WEBINAR
Only
FREE
for Members
Light Art Vision & Making the Most of ChatGPT
Monday, November 6, 2023
Webinar
Presented By
The New York Academy of Sciences
Welcome and Introductions: 11:30 am to 11:45 am
Initial Presentation: 11:45 am to 12:45 pm
Speaker: Carol Klitzner
Topic: Making the Most of ChatGPT: How to craft prompts that produce the best results from this AI tool
ChatGPT and other large language model (LLM) tools have taken the world by storm in the last year. This talk will explain and demonstrate how ChatGPT works. It will show how AI can be a timesaver and personal assistant in creating documents, answering questions, and providing helpful guidance on a range of topics. What is it like to have a “conversation” with an AI bot? How can you get the best help from this tool? This talk will show examples and give tips for the most effective interactions.
Carol Klitzner is a graduate of Carleton College, with a BA in sociology/anthropology. She worked in the very early days of computer-assisted instruction in the late 1960s and then went on to work in educational publishing —writing and editing a range of materials for students in all grades. As head of an educational computer software company, she produced computer-based educational materials for companies such as Children's Television Workshop, Harcourt Brace, and others.
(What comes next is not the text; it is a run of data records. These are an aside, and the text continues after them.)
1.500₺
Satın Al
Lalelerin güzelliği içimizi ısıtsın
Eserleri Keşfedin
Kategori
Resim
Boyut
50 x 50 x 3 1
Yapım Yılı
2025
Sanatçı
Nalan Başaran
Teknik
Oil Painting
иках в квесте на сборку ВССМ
Starting in the 1990s, Carol pivoted to working as a technical writer in the pharmaceutical, medical, and financial industries. She produced a wide range of materials for both technical and non-technical audiences. In 2016, Carol joined a blockchain-startup company, Digital Asset, and she has been involved in cutting-edge applications for such projects as the Hong Kong Exchanges and Clearing (HKEX) Synapse project, Versana syndicated loan platform, and a number of pilots of central bank digital currency.
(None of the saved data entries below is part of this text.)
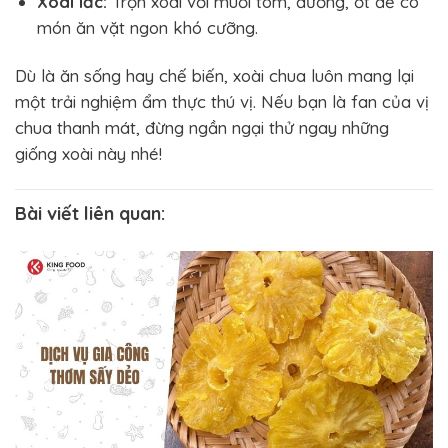
Xoài lắc:
Trộn xoài với muối tôm, đường, ớt để có
món ăn vặt ngon khó cưỡng.
Dù là ăn sống hay chế biến, xoài chua luôn mang lại
một trải nghiệm ẩm thực thú vị. Nếu bạn là fan của vị
chua thanh mát, đừng ngần ngại thử ngay những
giống xoài này nhé!
Bài viết liên quan:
Main Presentation: 12:45 pm to 2:30 pm
Speaker: Seth D. Riskin
Topic: Light Art Vision
This image-driven talk focuses on Light Dance, an original artistic practice developed by the presenter. Moving with projection instruments attached to his body, the artist articulates geometrically elemental light forms on the boundaries of the otherwise dark room. These Light Dance experiences—shaping as they do primary perceptions of space and time through the manipulation of light—speak to the early visual system of the human brain. Riskin sees his work reflecting a long, artistic tradition of probing perception and as a contemporary model for collaboration between visual art and vision neuroscience. In his work, Riskin endeavors to rework the relationship between visual art and vision neuroscience, centering artistic insight not as corroboration of scientific theory, but as companion—and at times, as lead—to discoveries on the nature of perception.
Seth Riskin is an artist who uses light to explore human perception. He has long worked at MIT, where he originated his Light Dance art form in 1987. Riskin performs in varied cultural settings, e.g., on a Fulbright scholarship to India in 1992-93 where he studied Hindu fire dancing in relation to his art. He earned a PhD at the Center for Advanced Integrative Arts (CAiiA) at Plymouth University in England in 2021 (with Roy Ascott) and a Master’s degree at MIT in 1989 at the Center for Advanced Visual Studies (CAVS) under the direction of German artist Otto Piene, a leading figure in technology-based art. Riskin’s MIT Museum Studio and Compton Gallery program brings experimental museum practice to forefronts of research and education. Each Fall, Riskin co-teaches “Vision in Art and Neuroscience,” offered by the MIT Department of Brain and Cognitive Sciences. Drawing students from across the campus, the course introduces core concepts in vision neuroscience through artistic methods of handling light, resulting in a public exhibition of projects.